Austria: Five leading Universities and most important Funder Unite to Support the Open Library of Humanities
Posted by Paula Clemente Vega on 2019-02-04
We are pleased to announce that five Austrian institutions – the Austrian Science Fund (FWF) and the Academy of Fine Arts Vienna as Higher Supporters as well as the University of Graz, the University of Salzburg and the University of Vienna as Regular Supporters – have come together to begin work on a national consortium to support the Open Library of Humanities. This is part of the recently launched OLH Open Consortial Offer, an initiative that offers consortia, societies, networks and scholarly projects the possibility to join the Open Library of Humanities Library Partnership Subsidy system as a bloc. The newly formed consortium is also currently inviting other Austrian universities, extramural research institutions, learned societies, funding bodies etc. to join the group in its mission to support scholar-led, gold open-access publishing initiatives with no author-facing charges.
The Academy of Fine Arts Vienna has been a leading European public university for more than 300 years. Established in the 17th century, the Academy today focuses on providing up-to-date education in the fields of fine arts, architecture, stage design, conservation and restoration, art history and theory, and the natural and technical sciences in the arts. It also houses two of the most significant Austrian art collections, the "Gemäldegalerie" (Paintings Gallery) and the "Kupferstichkabinett" (The Graphic Collection).
The Austrian Science Fund (FWF) is the most important Austrian funding organization for basic research. It was established in 1967 to support research in the humanities, science and engineering through a large variety of grant programmes, prizes and infrastructure funds. Its funding supports national research clusters, doctoral schools, scholarships for young researchers, awards like the START- and Wittgenstein-Preis. In addition, the FWF invests approximately 1.5% of its annual budget in open access articles and monographs as well as in publication platforms and services.

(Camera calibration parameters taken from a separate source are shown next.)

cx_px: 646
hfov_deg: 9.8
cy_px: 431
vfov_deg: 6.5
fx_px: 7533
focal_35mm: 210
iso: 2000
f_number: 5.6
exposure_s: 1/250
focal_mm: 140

The University of Graz is Austria's second oldest university and one of the largest in the country. Since its foundation in 1585 the university has been home to many internationally renowned scientists and thinkers, among them six Nobel laureates. The University of Graz covers a broad spectrum of disciplines, encompassing the humanities and law as well as the social and natural sciences. The university´s participation in the OLH consortium is financed with funds from the national AT2OA project.
The University of Salzburg is the largest educational institution in both the city and province of Salzburg. It was established in 1622 and re-established again in 1962, after its closure in 1810. It is formed by four different schools: the Faculty of Catholic Theology, the Faculty of Law, the Faculty of Humanities and the Faculty of Natural Sciences. With a research-oriented teaching and a nationally and internationally recognized research, the university is an integral part of the cultural and economic life of the city and a meeting place between teachers and students, scientists and the public.

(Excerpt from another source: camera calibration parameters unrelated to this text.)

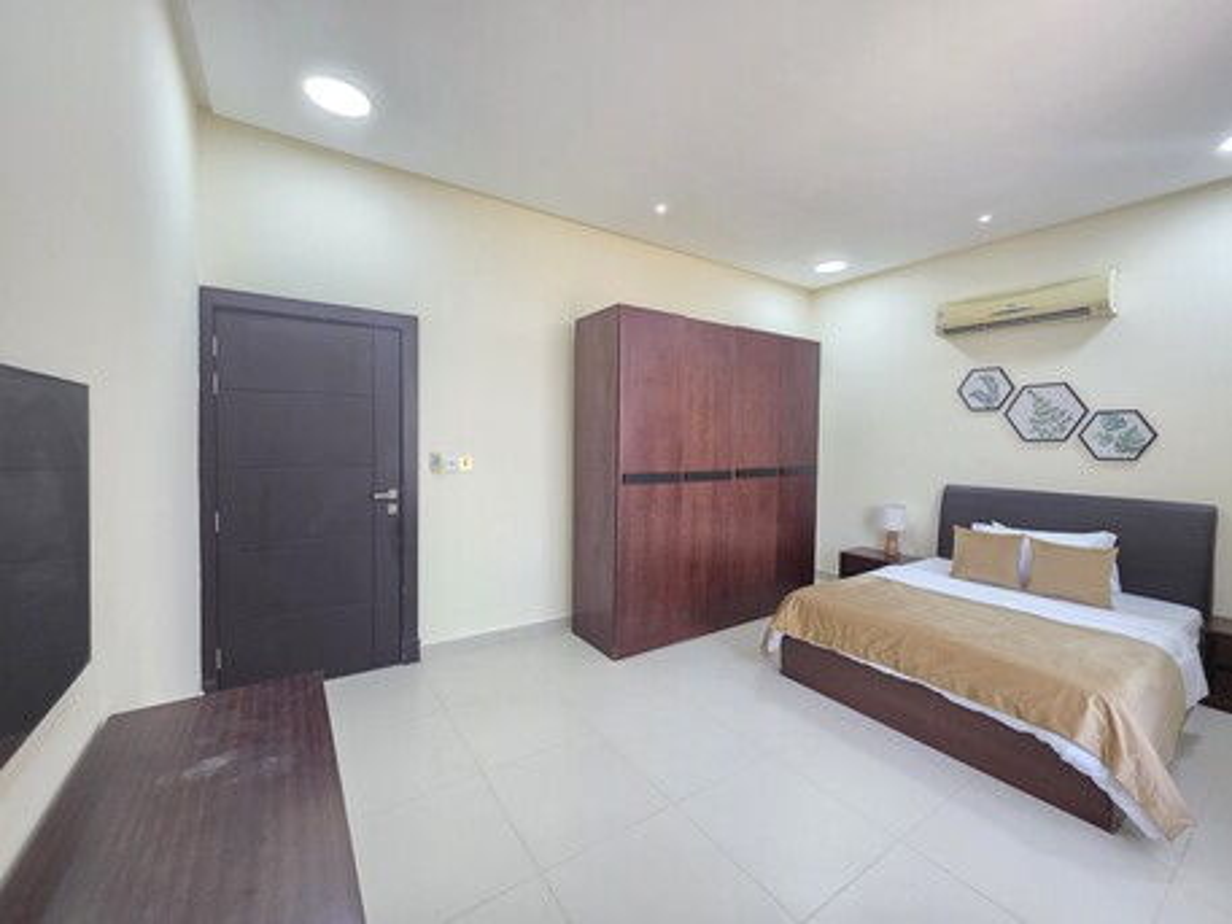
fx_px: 463
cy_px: 462
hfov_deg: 106.2
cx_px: 616
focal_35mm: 13
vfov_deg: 89.9
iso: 160
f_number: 1.9
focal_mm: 2.2
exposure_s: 1/100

Founded in 1365, the University of Vienna is one of the oldest universities in Europe. With 175 degree programmes, 47 university continuing education and training programmes and about 94,000 students, the University of Vienna is the largest and most diverse educational institution in Austria.
The Open Library of Humanities is an academic-led, gold open-access publisher with no author-facing charges. With funding from the Andrew W. Mellon Foundation, the platform covers its costs by payments from an international library consortium, rather than any kind of author fee.
Professor Martin Paul Eve, a CEO of the OLH, said: “we are absolutely thrilled at the initiative taken here by Austrian institutions. OLH has more than demonstrated a model that can work for open access in the humanities. It is also a model that attempts to keep costs as low as possible for libraries. To have institutions uniting, then, to support the platform is truly wonderful.”